Background – 02

The U.S. Dietary Guidelines for Americans (DGA) were launched in 1980.

Congress mandated this policy in 1990, directing the government to publish dietary guidance for the “general public…based on the preponderance of the scientific and medical knowledge which is current at the time the report is prepared.”

(See: National Nutrition Monitoring and Related Research Act, P.L.101-445)

These recommendations are enormously influential, as they largely inform our ideas about healthy eating.

They also drive food and nutrition policy decisions, such as:

  • The National School Lunch Program (NSLP)
  • Supplemental Nutrition Assistance Program educational programming (SNAP-ed)
  • Special Nutritional Program for Women, Infants and Children (WIC)
  • Military food programs
  • Nutrition support for the elderly
  • Back-of-package labeling on packaged foods
  • Dietary advice dispensed by doctors, nurses, dieticians, nutritionists, and other health professionals

Some questions have been raised about the Guidelines in recent years. Our two top concerns:

Are the Dietary Guidelines Intended for all Americans?

Congress stated that the Guidelines should be for the “general public.” Yet the agencies overseeing the Guidelines,  the U.S. Departments of Agriculture and Health and Human Services (USDA-HHS) have interpreted this scope to mean that the Guidelines are only for “healthy Americans.”

A majority of Americans were indeed healthy in 1980 – when the Guidelines were launched – yet today, this is no longer the case.

The continued focus by USDA-HHS exclusively on “healthy Americans” has grave ramifications and limitations, since:

The policy’s one-size-fits-all approach excludes hundreds of millions of Americans with nutrition-related diseases.


adults in the U.S. have a chronic medical condition.

2 in 3

Americans are overweight or have obesity.

100 million+

Americans have diabetes or prediabetes.

This narrow focus disproportionately impacts minority communities, including African Americans, Hispanics, and indigenous communities. These communities are more reliant on federal nutrition programs and also suffer from higher rates of chronic disease.

In fact:

Racial and ethnic minorities are up to two times more likely to have nearly all major chronic diseases.

40 percent (about 18 million) of SNAP participants are racial or ethnic minorities.

More than 40 percent of WIC participants are racial or ethnic minorities. Nearly 75 percent are under the age of 5.

It is therefore critical that the Guidelines offer a diversity of dietary options for these communities. The danger of excluding so many of our citizens, including those who are most in need of reliable nutrition advice, is an urgent issue that needs to be addressed by our nation’s leading nutrition policy.

Indeed, no less than the National Academies of Science, Engineering, and Medicine, in a Congressionally mandated 2017 report, recommended that USDA-HHS should “broaden the scope of the Dietary Guidelines…

such that future editions focus on the general public across the entire life span, including all Americans whose health could benefit by improving diet…”

How Strong is the Science Supporting the Recommendations?

Highlighting the desperate need to fund public health nutrition research, just 20% of the newly-graded evidence informing the 2015 guidelines received a “strong” rating, according to standards set forth by the USDA-HHS. *

That 2017 report by the National Academies of Sciences, Engineering, and Medicine (NASEM) recognized this problem and stated:

“To develop a trustworthy DGA, the process needs to be redesigned.”

NASEM recommended upgrading the the scientific review process for the Guidelines, to a state-of-the-art methodology that would ensure more reliability in the Guidelines process. NASEM said:

“The DGA has to be based on the highest standards of scientific data and analyses to reach the most robust recommendations.“

NASEM recommended: “A redesigned process,” including:

“more rigorous methodological approaches to evaluation of evidence…” such that analyses “be based on validated, standardized, and up-to-date methods and processes.”

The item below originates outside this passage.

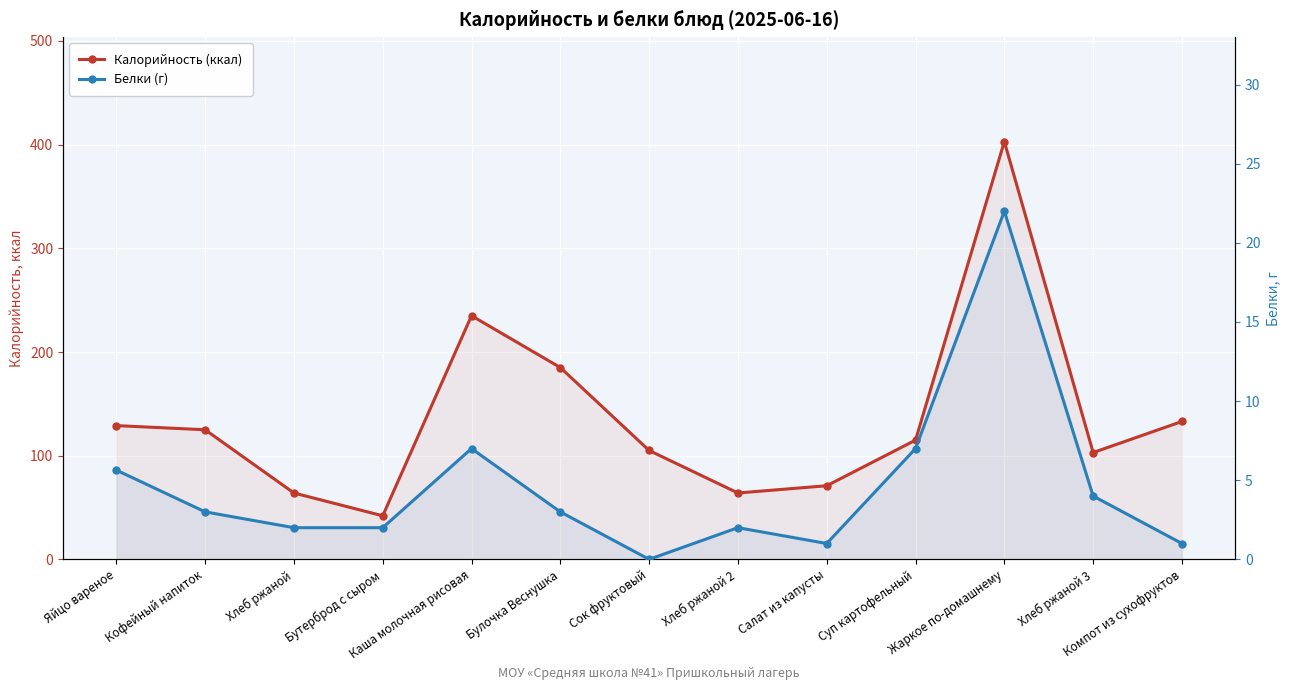

What is the difference between the Калорийность (ккал) values at Суп картофельный and Салат из капусты?

44.0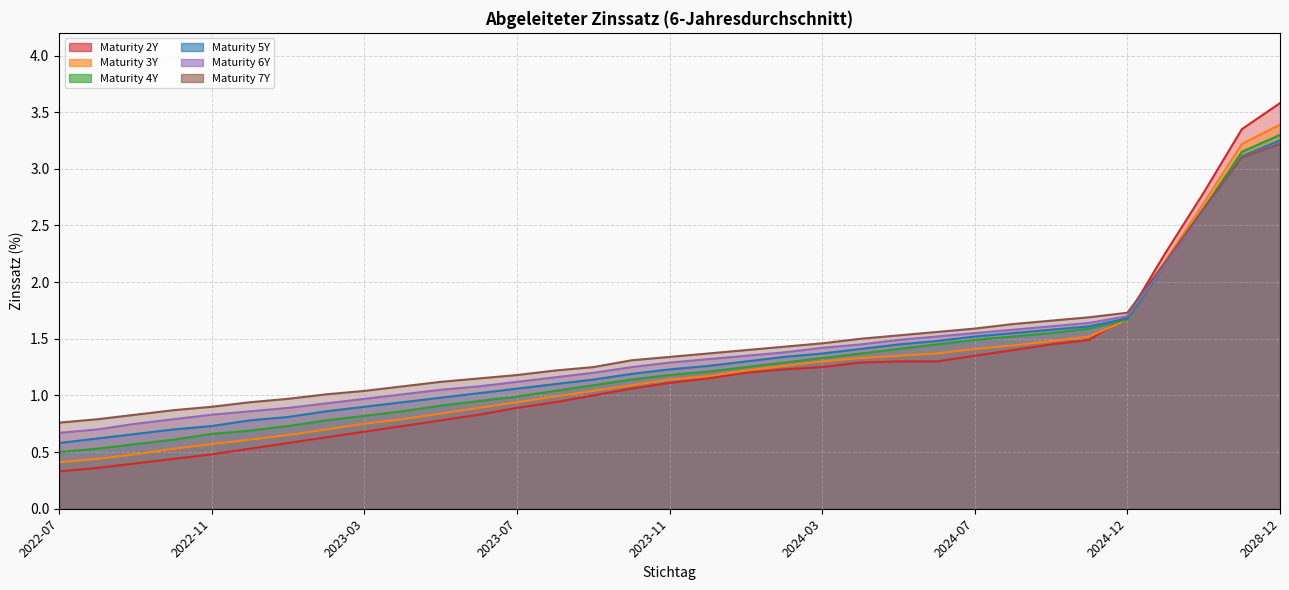

What is the difference between the maximum and minimum values in the 3 series?

3.0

Food4Health will work to ensure that the next iteration of the Guidelines will:

1) Do more to provide nutritional advice for all Americans, not just those deemed to be “healthy.”

2) Be trustworthy and based in a rigorous, state-of-the-art scientific review methodology.


The Dietary Guidelines Advisory Committee assigns a grade to the quality of the science for each question studied (e.g., what is the relationship between a vegetarian diet and cardiovascular disease?). There are four grading options:

I. “Strong” represents a conclusion statement supported by a “large, high-quality body of evidence that addresses the topic.” Ideally, this should include multiple clinical trials, since this is the type of study that can demonstrate cause-and-effect. The level of certainty should be high, unlikely to change, and generalizable to the population of interest.

II. “Moderate” represents a conclusion statement with sufficient evidence, but the level of certainty is restricted by the amount of evidence, inconsistency in the findings, or methodological or generalizability concerns.

III. “Limited” represents a conclusion statement that is substantiated by insufficient evidence, and certainty is severely restricted by the amount of evidence, inconsistent findings, or methodological or generalizability concerns.

IV. “Grade not assignable” means a conclusion statement cannot be drawn due to the lack of evidence, or the evidence that is available has severe methodological concerns.